_Work to complete:_ Write out, word for word, the lines from the one containing "Learning how coding and JavaScript can" through the one containing "delivers a short burst of", including both of those lines.

_Data section:_
▬▬▬▬▬▬
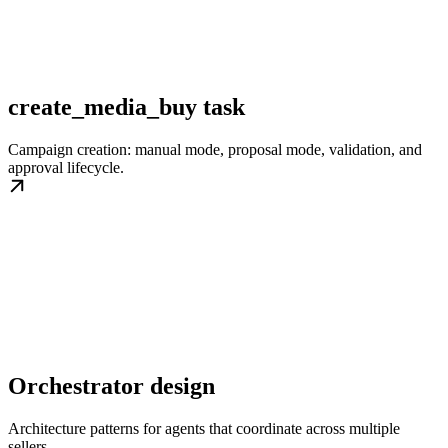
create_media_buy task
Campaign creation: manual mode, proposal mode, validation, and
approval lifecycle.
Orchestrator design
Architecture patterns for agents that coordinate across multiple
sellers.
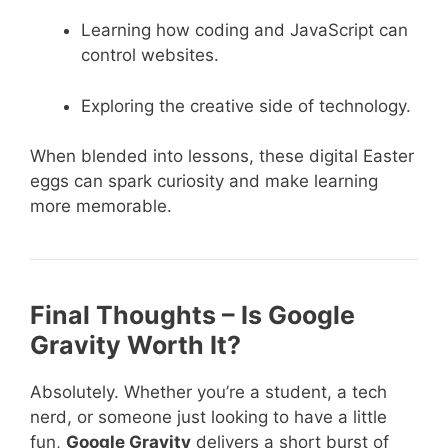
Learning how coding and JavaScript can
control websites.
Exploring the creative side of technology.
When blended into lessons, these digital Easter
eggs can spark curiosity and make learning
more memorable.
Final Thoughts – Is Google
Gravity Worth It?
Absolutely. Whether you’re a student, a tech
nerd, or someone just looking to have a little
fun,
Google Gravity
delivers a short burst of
▬▬▬▬▬▬
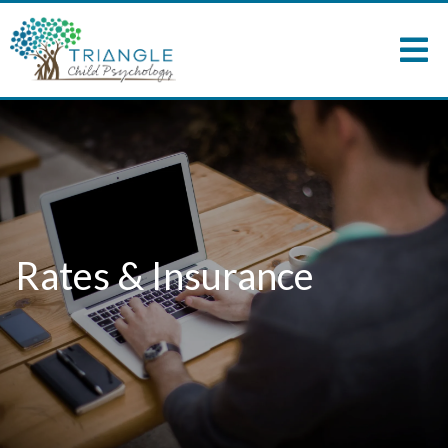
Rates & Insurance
▬▬▬▬▬▬
_Exercise result:_
Learning how coding and JavaScript can
control websites.
Exploring the creative side of technology.
When blended into lessons, these digital Easter
eggs can spark curiosity and make learning
more memorable.
Final Thoughts – Is Google
Gravity Worth It?
Absolutely. Whether you’re a student, a tech
nerd, or someone just looking to have a little
fun,
Google Gravity
delivers a short burst of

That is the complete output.